Müslim ve İbn Mâce'nin
rivayet ettikleri bu hadisdeki
“Ubey” kelimesini Gunder
adındaki bir ravi “Ebi” şekline getirmiştir.
Hadis metinlerinde
yapılan tahrif, yukarıda verilen misallerden de anlaşılacağı üzere, manasının
geniş ölçüde değişmesine yol açmaktadır. Hadisin isnadındaki bir ismi yanlış
okumak alimlerin zamanla doğrusunu gösterdikleri göz önüne alınırsa pek önemli
değildir. Fakat metindeki kelimelerin yanlış okunup rivayet edilmesi mananın
değişmesine, bazende tersine dönmesine yol açacağı cihetle son derece
önemlidir. Son olarak vereceğimiz şu misallerden bunu anlamak bizim için zor
olmayacaktır.
Bütün hadis
kaynaklarının rivayet ettikleri sütre hadisi denilen bir hadis vardır. Bu
hadisin metninde esas itibariyle Nebi (s.a.) in önüne sütre olarak bir baston
dikildiğinden, onun da bu bastona karşı durarak namaz kıldığından söz edilir.

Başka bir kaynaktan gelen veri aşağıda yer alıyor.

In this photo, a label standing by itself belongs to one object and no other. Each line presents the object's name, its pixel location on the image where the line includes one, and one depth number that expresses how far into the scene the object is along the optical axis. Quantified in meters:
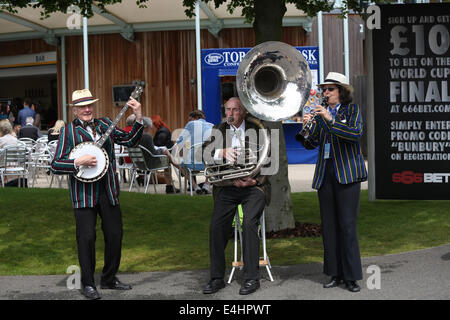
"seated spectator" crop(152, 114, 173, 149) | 13.46
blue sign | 17.73
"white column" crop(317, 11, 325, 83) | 18.38
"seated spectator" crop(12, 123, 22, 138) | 16.93
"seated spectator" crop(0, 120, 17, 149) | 13.20
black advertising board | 10.31
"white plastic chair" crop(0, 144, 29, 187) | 12.64
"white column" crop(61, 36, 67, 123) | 22.91
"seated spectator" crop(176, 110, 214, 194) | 11.57
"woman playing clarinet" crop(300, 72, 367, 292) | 5.64
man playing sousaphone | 5.72
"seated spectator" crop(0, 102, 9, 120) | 18.50
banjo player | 5.66
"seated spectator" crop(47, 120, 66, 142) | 16.11
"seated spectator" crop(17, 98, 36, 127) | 19.42
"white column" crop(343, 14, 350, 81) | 20.09
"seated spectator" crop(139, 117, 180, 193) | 11.89
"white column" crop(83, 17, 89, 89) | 19.33
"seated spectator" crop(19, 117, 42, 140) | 16.53
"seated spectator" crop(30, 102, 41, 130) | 21.28
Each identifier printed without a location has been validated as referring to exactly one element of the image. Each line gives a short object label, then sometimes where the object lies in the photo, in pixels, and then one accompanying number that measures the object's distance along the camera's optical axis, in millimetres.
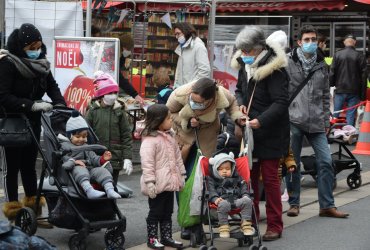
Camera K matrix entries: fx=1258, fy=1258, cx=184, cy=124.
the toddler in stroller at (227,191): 10259
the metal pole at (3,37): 18153
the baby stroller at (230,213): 10324
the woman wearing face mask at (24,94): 11111
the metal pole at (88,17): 17901
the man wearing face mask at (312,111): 12700
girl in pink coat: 10359
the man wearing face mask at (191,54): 17191
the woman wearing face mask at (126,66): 17181
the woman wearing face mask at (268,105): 11090
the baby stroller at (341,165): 15380
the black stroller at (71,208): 10089
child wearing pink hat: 12001
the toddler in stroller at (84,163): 10169
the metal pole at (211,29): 19119
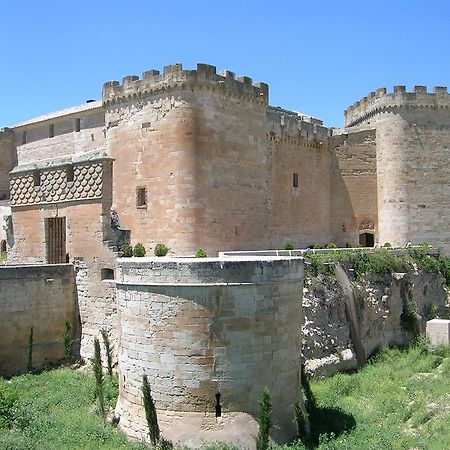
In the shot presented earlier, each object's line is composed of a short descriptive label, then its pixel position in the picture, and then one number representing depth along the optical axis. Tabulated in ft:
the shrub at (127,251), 62.44
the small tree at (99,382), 46.60
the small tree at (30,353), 60.08
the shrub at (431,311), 77.87
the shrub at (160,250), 62.18
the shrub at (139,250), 62.49
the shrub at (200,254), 60.85
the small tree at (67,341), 63.00
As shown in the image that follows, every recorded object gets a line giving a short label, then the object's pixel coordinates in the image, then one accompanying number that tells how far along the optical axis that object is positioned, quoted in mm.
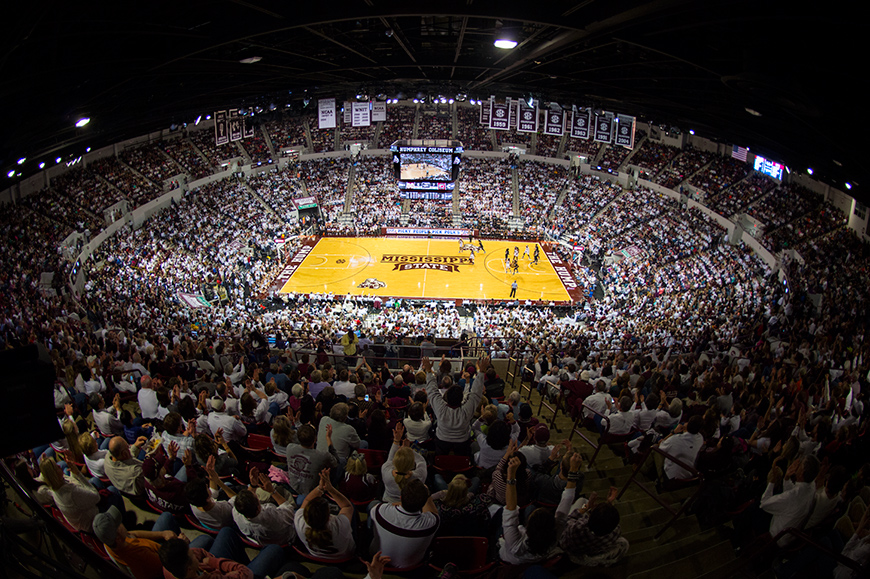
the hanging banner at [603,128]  28453
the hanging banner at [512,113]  31531
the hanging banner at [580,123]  29312
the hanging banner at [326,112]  32509
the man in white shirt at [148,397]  9062
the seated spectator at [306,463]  6145
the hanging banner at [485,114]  32969
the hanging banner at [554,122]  29625
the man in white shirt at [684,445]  7223
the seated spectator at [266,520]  4953
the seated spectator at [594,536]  4621
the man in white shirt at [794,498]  5730
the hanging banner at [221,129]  27031
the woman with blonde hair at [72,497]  5043
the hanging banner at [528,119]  29906
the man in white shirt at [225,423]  7793
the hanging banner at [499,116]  32312
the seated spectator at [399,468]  5359
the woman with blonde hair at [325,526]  4641
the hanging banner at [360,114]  33759
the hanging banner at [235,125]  28327
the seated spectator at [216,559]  3893
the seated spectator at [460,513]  5359
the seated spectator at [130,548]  4344
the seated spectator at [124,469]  6211
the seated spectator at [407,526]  4668
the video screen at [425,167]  43219
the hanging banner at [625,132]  28188
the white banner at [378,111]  34906
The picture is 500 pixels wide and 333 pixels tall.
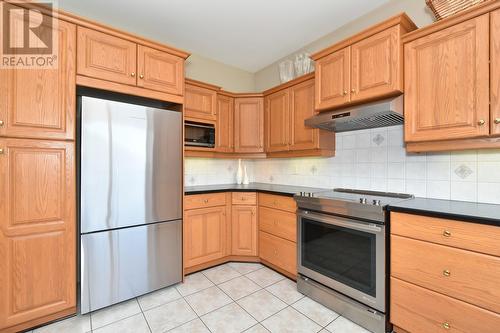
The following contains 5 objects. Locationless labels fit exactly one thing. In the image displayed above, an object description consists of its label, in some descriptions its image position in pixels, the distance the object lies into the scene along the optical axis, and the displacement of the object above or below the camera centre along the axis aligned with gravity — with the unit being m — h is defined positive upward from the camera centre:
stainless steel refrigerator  1.75 -0.30
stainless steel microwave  2.60 +0.37
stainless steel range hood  1.68 +0.40
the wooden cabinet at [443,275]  1.19 -0.65
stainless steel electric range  1.58 -0.71
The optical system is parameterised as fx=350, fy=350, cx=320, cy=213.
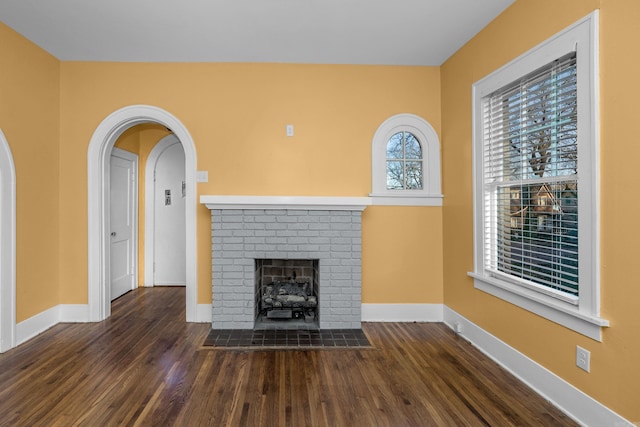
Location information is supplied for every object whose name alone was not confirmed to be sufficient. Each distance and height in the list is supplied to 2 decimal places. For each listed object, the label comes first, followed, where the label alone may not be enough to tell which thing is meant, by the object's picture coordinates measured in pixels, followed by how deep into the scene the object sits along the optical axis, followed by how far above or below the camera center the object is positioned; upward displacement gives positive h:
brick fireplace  3.40 -0.34
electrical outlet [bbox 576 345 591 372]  1.95 -0.82
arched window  3.70 +0.58
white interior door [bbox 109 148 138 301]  4.36 -0.05
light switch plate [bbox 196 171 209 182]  3.60 +0.42
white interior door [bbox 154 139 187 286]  5.02 +0.01
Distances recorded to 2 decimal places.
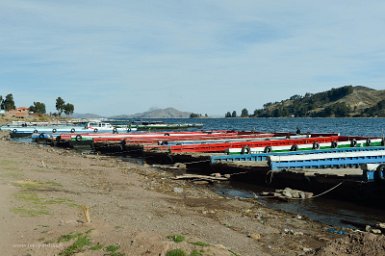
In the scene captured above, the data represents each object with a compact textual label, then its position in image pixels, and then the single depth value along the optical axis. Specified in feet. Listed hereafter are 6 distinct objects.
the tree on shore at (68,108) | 570.09
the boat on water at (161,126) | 323.37
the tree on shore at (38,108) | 539.70
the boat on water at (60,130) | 219.00
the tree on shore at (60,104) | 550.65
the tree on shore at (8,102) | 479.00
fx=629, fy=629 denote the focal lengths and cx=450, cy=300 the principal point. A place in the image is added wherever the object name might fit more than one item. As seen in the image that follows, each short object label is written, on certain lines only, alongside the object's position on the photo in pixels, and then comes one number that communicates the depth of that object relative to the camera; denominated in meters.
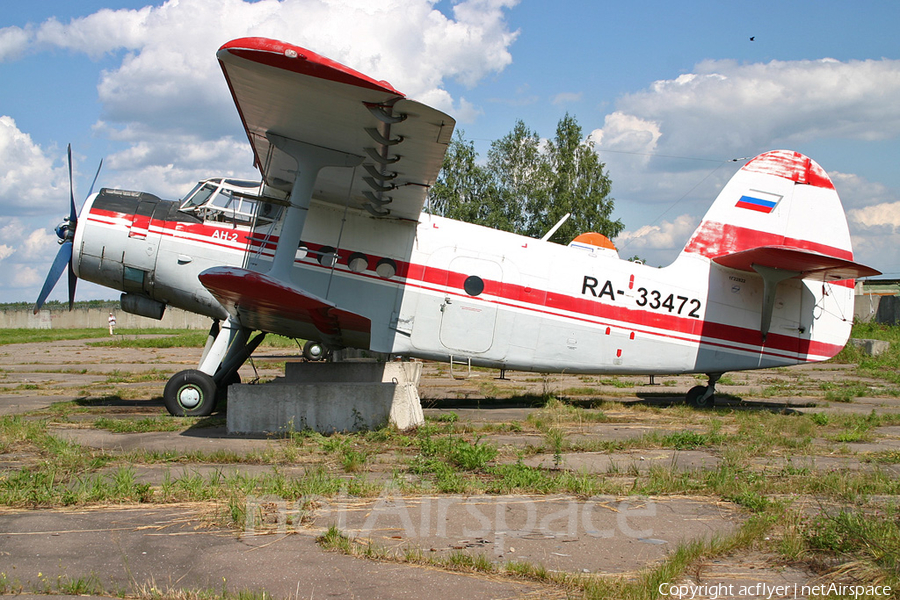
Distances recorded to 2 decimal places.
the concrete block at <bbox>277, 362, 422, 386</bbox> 10.93
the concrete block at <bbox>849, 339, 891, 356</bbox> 21.33
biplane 8.55
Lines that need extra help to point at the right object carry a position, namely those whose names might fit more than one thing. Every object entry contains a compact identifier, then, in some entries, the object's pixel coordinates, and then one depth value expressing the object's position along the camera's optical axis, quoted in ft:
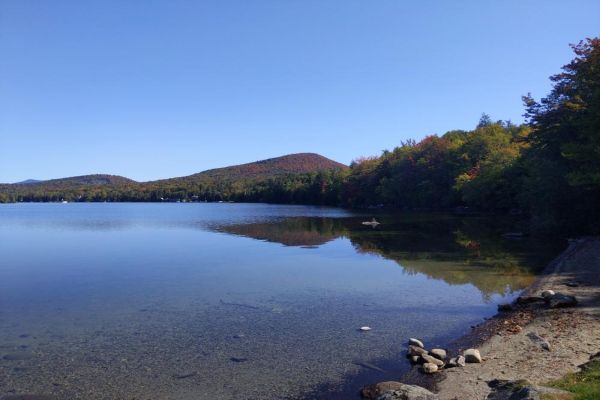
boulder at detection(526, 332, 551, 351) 37.60
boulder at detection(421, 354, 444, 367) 37.01
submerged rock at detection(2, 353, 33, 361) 41.31
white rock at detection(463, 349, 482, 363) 36.29
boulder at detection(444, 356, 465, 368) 35.96
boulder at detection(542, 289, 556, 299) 54.19
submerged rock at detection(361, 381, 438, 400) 27.86
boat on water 191.11
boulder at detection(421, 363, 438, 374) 35.55
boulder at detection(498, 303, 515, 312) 53.69
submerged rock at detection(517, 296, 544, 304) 54.34
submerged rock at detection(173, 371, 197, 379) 37.09
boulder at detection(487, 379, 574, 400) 23.44
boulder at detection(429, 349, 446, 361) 38.73
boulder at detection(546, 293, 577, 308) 50.57
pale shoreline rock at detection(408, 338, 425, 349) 42.31
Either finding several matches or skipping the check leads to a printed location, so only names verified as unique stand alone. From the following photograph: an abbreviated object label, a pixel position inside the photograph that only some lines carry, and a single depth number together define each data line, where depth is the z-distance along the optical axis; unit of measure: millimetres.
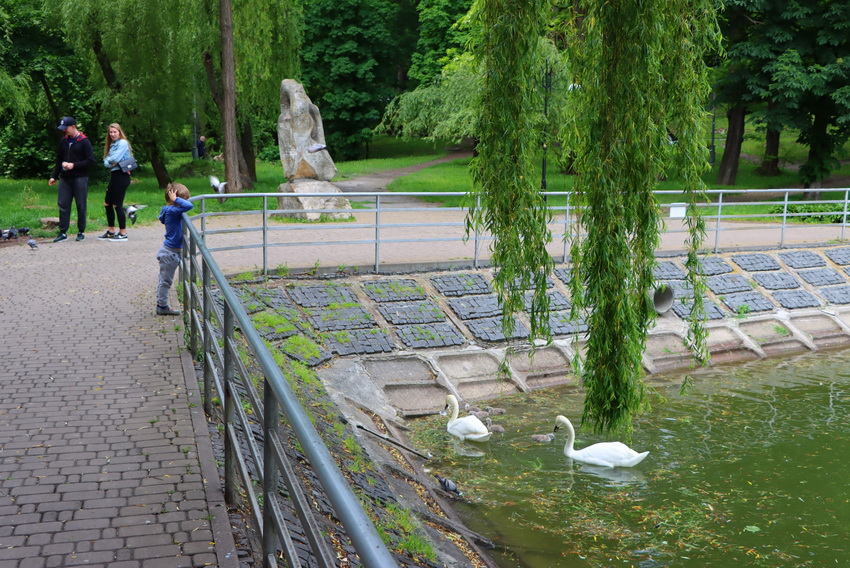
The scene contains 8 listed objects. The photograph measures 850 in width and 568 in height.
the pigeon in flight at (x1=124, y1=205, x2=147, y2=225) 16004
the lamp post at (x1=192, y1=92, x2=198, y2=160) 41625
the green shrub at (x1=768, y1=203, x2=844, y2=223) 23328
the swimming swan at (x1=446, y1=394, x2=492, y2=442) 10406
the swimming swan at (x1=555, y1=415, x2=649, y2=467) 9656
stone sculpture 20719
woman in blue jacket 14422
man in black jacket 14617
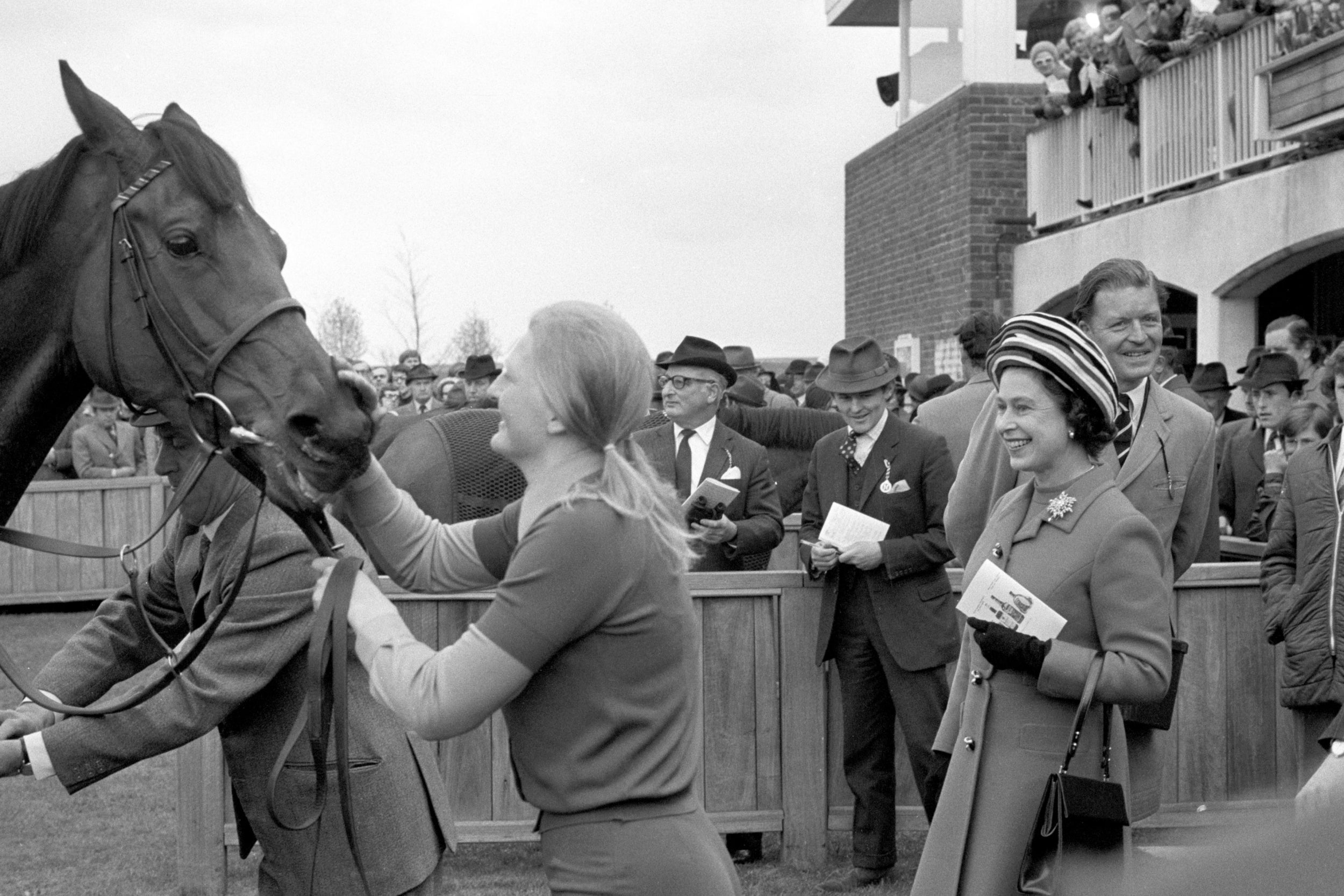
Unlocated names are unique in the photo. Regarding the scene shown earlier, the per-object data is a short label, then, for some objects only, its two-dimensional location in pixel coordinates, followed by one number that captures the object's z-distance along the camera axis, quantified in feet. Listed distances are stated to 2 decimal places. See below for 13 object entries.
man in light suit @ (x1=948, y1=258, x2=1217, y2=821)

Böyle iken Benû Anze Kabilesinden Muhammed İbnu'l-Anezi, metni yanlış anlamış
ve “biz şan şeref sahibi bir kabileyiz. Biz Anezedeniz. Nebi bize dua etti”
demiştir. Onun bu sözleri hadisteki “sallâ ile'Aneze” lafızlarını” Aneze
kabilesine selam verdi” şeklinde anladığını göstermektedir. Bu ise tashifden
başka bir şey değildir.
Meşhur müfessir Yahya b.
Sellâm, Sa'id b. Ebi Arûbe tarikıyla “size fasıkların yurdunu göstereceğim”
manasına gelen ayeti açıklarken Katade'nin “Mısır'ı göreceksiniz” tefsirini
rivayet eder. Ne var ki bu tefsir Ebu Zur'a'nın hoşuna gitmez. Sa'id'in
Katâde'den naklettiği tefsirin gerçekte “mısr” olan kelimesi yerine “masirahum”
kelimesini getirerek öylece rivayet eder.
Kısacası muharref
hadisler hata sonucu yanlış okunarak kelime şeklinin değişmesiyle aslından
farklı bir şekilde rivayet edilen hadislerdir. Ravilerinin sû'u'l-hıfzı (kötü
ezberlemesi) ve dikkatsizlikleri sonucu karşımıza çıkmaktadır. Dikkatsiz, kötü
ezberleyen, fazla hata yapan ravilerin hadislerde meydana getirdikleri
yanlışlıklar yerine göre çok basittir. Ancak bu hatalar meşhur Türk şairi
Fuzuli'nin deyişiyle söyleyelim, bazen “bir harf düşerek” nadiri “nar” kılacak,
bazen de “bir nokta düşmesiyle “göz” ü “kör” edecek kadar mühimdir.